Click the above for tracking me starting at 6 a.m. today as I travel through the Kettle Moraine Forrest in Wisconsin.

Thursday, June 3, 2010

Short Work Week Doesn't Mean The Work Is Over

With this already being a short work week because of Memorial Day, it's even a bit shorter for me as Kristy and I will be heading out of town Friday morning for the Kettle Moraine Forrest in Wisconsin. Saturday at 6 a.m., I will be off and running the KM100 which offers events of 100 miles, 100k (62 miles) and a night "Fun Run" of 38 miles. Except for crossing a few highways, there is no pavement on the course. Grass, sand, dirt, mud, roots and rocks will be the norm for most of the course that has 12,006 ft of elevation loss/gain. For us flatlanders, that means climbing to the top of the Fargo Radisson Hotel (206') and back down again every 1.7 miles or 58 times over the 100 miles. Ultra Friends Joel and Tim did 50 miles of this coarse just 4 weeks ago.
I'll put up a link for tracking.
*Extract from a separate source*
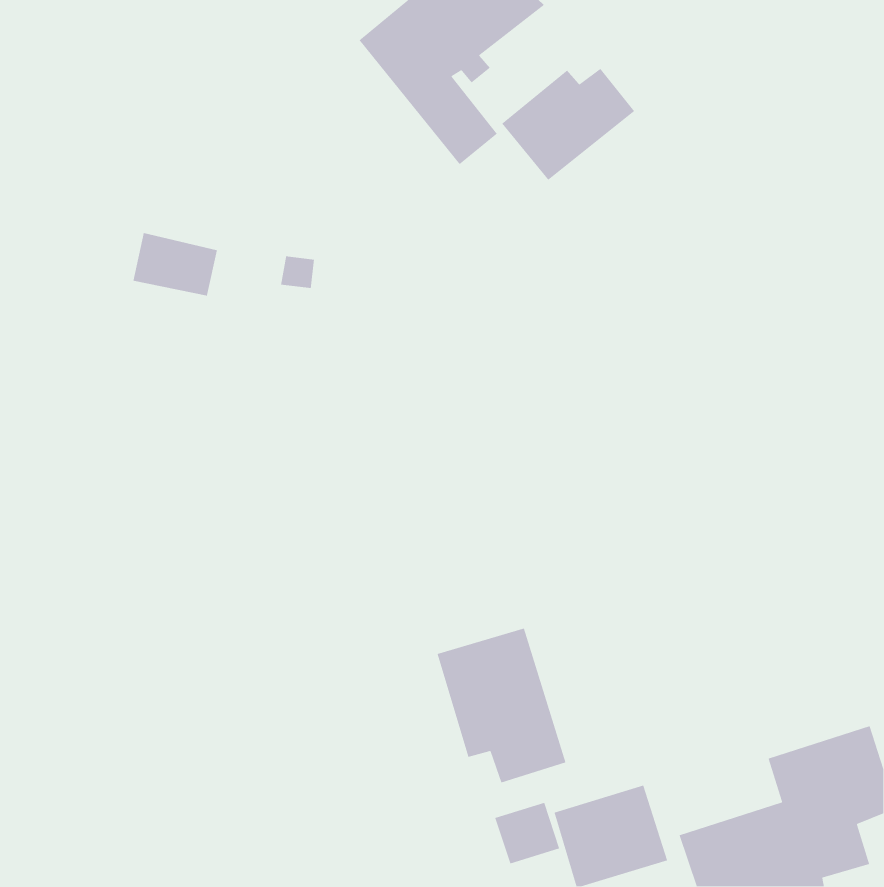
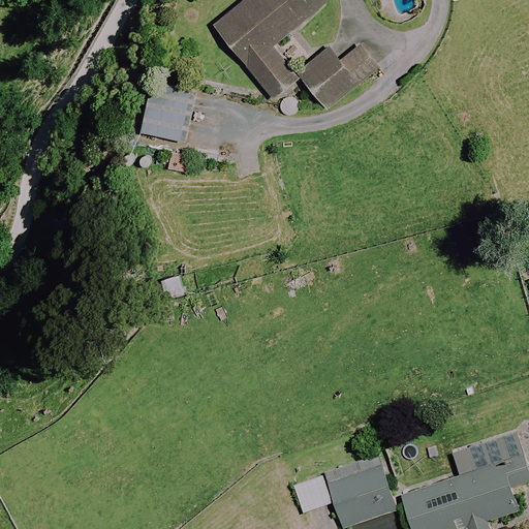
building: [133,232,218,297] -> [141,102,191,141]
building: [437,627,566,783] -> none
Being I have the unit attached to my backpack, and I won't be wearing it all the time, some of the tracks may be an hour or so apart and will correspond to an aid station I am at. When you see the tracks coming 10 minutes or so apart you'll know I have the backpack on. I just don't know right now how often that will be. Kristy may send a note to the blog from time to time to let you know how things are going. Should be an exciting event.

Take a peek at the event website, KM100, where under "Run Information" you can find a map of the coarse which is essentially 2 out and backs. One heading north and back again for a total of 63 miles and the second heading to the south for 37.